**TASK DESCRIPTION**. Pull every line that holds the word "axis" from the entries.

**MATERIAL FOR THIS EXERCISE**.
===============

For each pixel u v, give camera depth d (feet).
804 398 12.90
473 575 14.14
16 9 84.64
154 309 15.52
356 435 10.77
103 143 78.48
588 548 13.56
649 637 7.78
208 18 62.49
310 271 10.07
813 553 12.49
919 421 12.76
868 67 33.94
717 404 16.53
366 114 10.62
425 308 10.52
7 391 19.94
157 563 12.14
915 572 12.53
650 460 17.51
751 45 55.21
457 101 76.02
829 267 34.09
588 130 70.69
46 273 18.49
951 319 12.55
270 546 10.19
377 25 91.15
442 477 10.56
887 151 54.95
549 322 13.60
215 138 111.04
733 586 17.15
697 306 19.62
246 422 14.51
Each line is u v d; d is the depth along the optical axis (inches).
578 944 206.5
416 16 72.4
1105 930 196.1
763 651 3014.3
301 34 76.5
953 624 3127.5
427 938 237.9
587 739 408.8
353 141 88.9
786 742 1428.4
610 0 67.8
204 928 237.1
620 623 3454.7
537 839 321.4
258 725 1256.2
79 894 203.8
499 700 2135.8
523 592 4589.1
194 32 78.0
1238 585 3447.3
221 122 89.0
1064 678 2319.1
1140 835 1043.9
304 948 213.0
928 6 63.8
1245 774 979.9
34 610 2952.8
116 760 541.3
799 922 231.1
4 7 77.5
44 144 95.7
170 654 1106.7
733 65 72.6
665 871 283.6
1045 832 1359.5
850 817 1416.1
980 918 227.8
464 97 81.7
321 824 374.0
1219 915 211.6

===============

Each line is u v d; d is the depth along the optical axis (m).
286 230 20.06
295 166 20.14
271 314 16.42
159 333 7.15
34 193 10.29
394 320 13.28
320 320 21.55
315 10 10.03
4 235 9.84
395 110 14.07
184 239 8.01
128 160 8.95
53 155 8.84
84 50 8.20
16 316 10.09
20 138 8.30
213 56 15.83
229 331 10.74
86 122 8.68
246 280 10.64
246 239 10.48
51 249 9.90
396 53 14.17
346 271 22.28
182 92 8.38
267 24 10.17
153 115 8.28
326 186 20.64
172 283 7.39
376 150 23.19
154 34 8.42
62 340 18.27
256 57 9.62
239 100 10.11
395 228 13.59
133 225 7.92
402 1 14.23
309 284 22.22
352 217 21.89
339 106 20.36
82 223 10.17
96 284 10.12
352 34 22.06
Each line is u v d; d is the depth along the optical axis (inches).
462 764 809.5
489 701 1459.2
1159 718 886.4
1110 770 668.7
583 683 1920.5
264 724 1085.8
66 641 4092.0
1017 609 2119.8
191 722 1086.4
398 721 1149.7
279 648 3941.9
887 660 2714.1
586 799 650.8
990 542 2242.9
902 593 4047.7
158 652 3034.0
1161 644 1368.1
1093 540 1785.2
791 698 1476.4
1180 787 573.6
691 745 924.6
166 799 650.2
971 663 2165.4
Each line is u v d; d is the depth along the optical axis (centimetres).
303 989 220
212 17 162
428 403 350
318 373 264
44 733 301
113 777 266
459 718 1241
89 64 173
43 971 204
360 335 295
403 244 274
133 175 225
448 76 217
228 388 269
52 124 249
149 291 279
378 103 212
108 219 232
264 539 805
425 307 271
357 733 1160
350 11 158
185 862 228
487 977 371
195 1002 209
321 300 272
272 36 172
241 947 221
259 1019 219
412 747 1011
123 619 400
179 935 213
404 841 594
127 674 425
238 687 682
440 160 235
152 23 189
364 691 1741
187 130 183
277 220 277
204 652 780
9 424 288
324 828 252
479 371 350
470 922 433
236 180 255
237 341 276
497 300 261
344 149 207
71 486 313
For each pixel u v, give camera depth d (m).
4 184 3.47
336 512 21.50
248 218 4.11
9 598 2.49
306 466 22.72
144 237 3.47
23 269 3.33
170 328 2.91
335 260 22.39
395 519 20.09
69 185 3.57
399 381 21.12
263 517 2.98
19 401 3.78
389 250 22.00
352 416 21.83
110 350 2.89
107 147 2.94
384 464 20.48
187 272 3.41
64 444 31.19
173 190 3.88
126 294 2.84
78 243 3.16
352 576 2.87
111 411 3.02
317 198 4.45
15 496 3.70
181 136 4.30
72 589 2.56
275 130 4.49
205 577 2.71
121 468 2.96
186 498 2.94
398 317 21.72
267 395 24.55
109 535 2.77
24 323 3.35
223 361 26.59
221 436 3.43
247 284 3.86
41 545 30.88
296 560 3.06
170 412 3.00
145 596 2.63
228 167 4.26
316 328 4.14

===============

**WRITTEN REPLY**.
Each line is u v d; d is the depth along the optical axis (inches).
Each line is u v d; d is the depth along the optical axis (m).
Each line is u v d; d is the depth along the optical axis (inches).
Each line is u v d; d is the depth along the optical axis (centimetres).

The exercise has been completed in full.